Ms Williams reminds me that a claim should only be struck out if it is certain to lose and, as already noted, where the issue is whether the imposition of a duty of care would be fair, just and reasonable caution is needed because such questions are laden with policy considerations. She argues that this is not one of those situations where I can, at this stage, say with the necessary certainty that the defendant will be successful.
She reiterates that the claim in negligence embraces the whole course of conduct of Lambert and, for the purpose of the claim in negligence, the same is true of the claim based on the duty of care said to be owed by Lambert’s supervising officers. Running through those claims is the deception as to Lambert’s role, a duplicity which, the pleading says was unlawful. Thus, the complaint about Lambert abandoning him and his mother Jacqui cannot be separated from the deception which was used at the beginning of Lambert’s relationship with Jacqui, the circumstances which led to the Claimant’s conception and Lambert’s role in parenting the Claimant in the early years of his life. All of this, Ms Williams argues, means that the present is a very different case from others which might simply allege deficient parenting. I agree with Ms. Williams.
Mr Skelton also submits that the negligence claim must fail so far as it relates to the way in which Lambert performed his role as a father or the circumstances of his departure because, according to Dr Warren, the claimant has no memory of Lambert from his childhood. According to Dr Warren, the Claimant’s psychiatric injury arose not from anything which took place between the Claimant’s birth in 1985 and Lambert’s departure in 1988, but from the trauma which the Claimant suffered in 2012 on finding out that his father was actually a police officer. That, too, seems to me to miss the point which the Claimant is making. It is the whole deceptive course of conduct from Lambert’s sexual liaison with Jacqui through the Claimant’s birth, his father’s contact with him in his early years and then abandonment, all of which were based on a fiction which is said to have triggered the Claimant’s Adjustment Disorder when he learned the truth. At trial the accuracy of these assertions can be tested, but it does not seem to me that there is anything factually incoherent in them or that, if proved, the pleaded duty of care must inevitably fail. Accordingly, it would not be justifiable to strike the claim out now.

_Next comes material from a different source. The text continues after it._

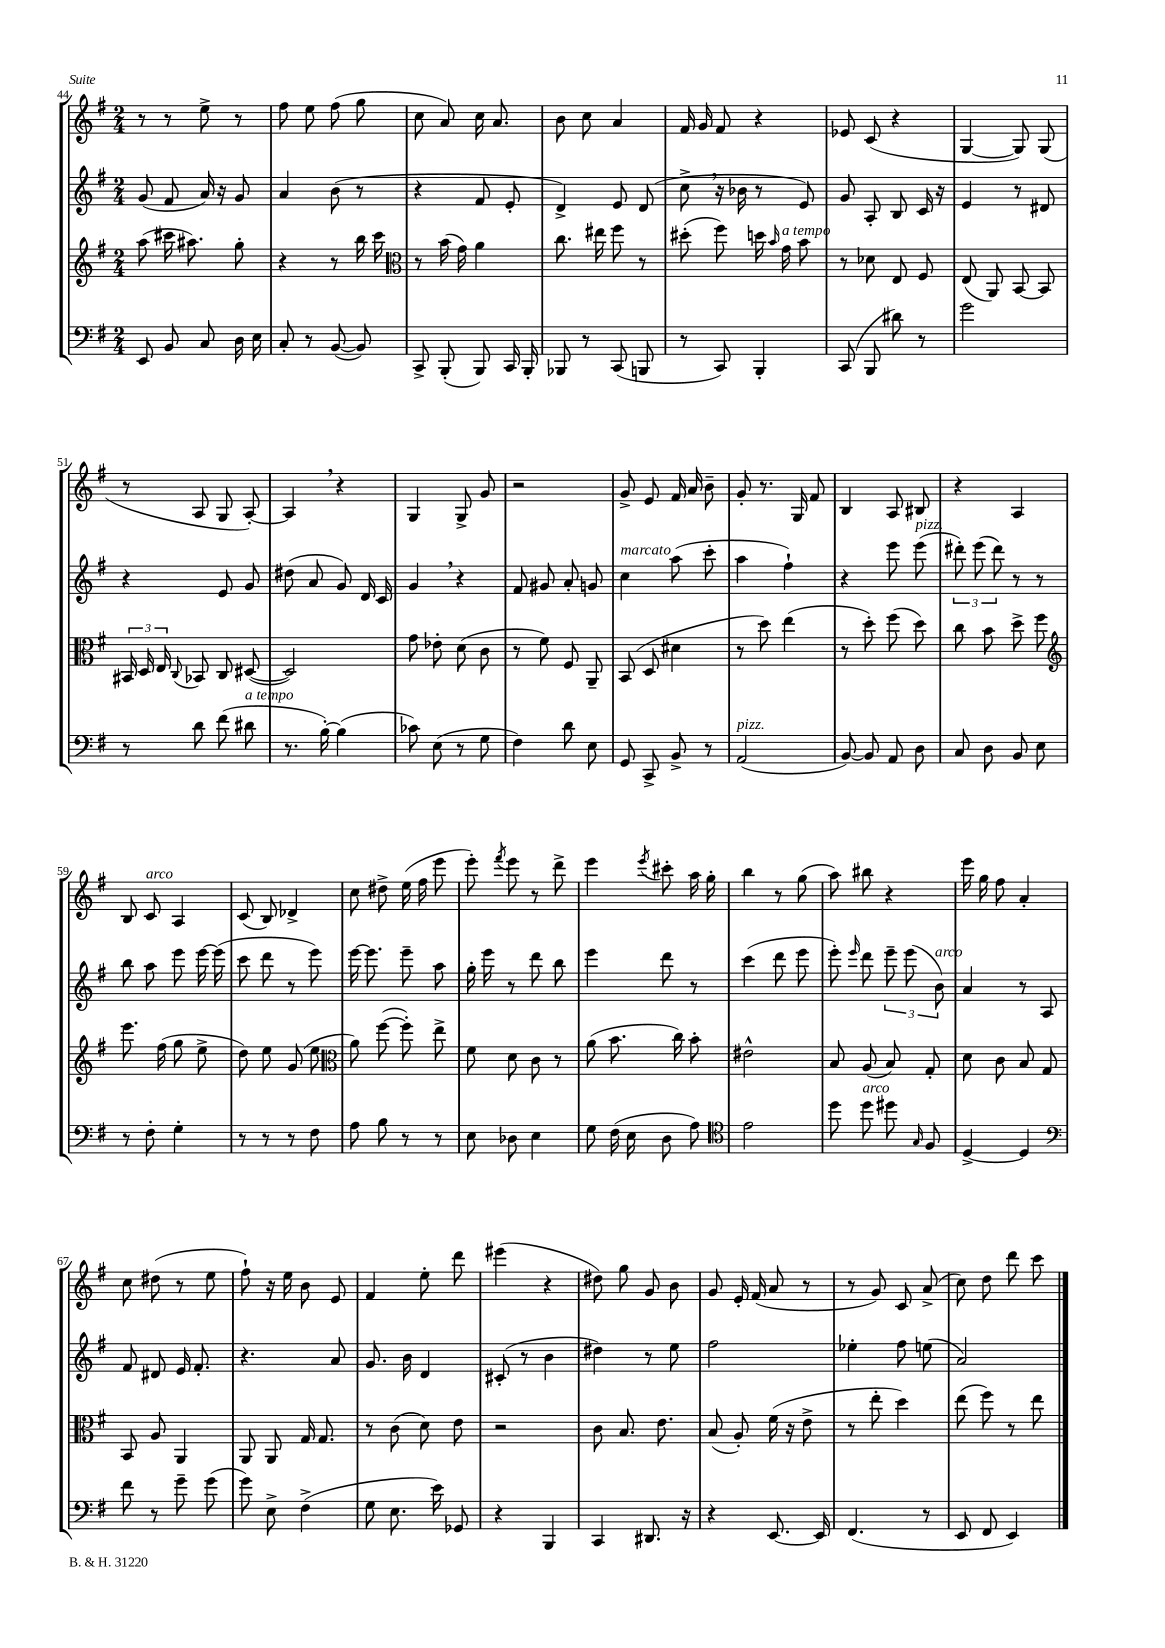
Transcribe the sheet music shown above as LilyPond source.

Mr Skelton argues that the supervising officers could not possibly be said to have assumed the kind of responsibility for the Claimant’s welfare for which he is arguing. But ‘responsibility’ in this context means potential liability to pay compensation for harm caused if the duty of care is broken. If the Claimant makes good his pleaded case, it seems to me far from certain that he should fail in his contention that the supervising officers also owed him a duty of care and should compensate him for harm that he has foreseeably suffered if that duty is broken.
Conclusion
With one qualification, the Defendant’s application is dismissed.
The qualification relates to paragraph 11 of the particulars of claim. For the reasons which I give in [32] – [35] above I do not consider that part of the claim is sustainable. From the time that this decision is circulated in draft, I will give the parties 7 days to make written submissions as to what course I should adopt in relation to that matter and what further, if any, orders I should make.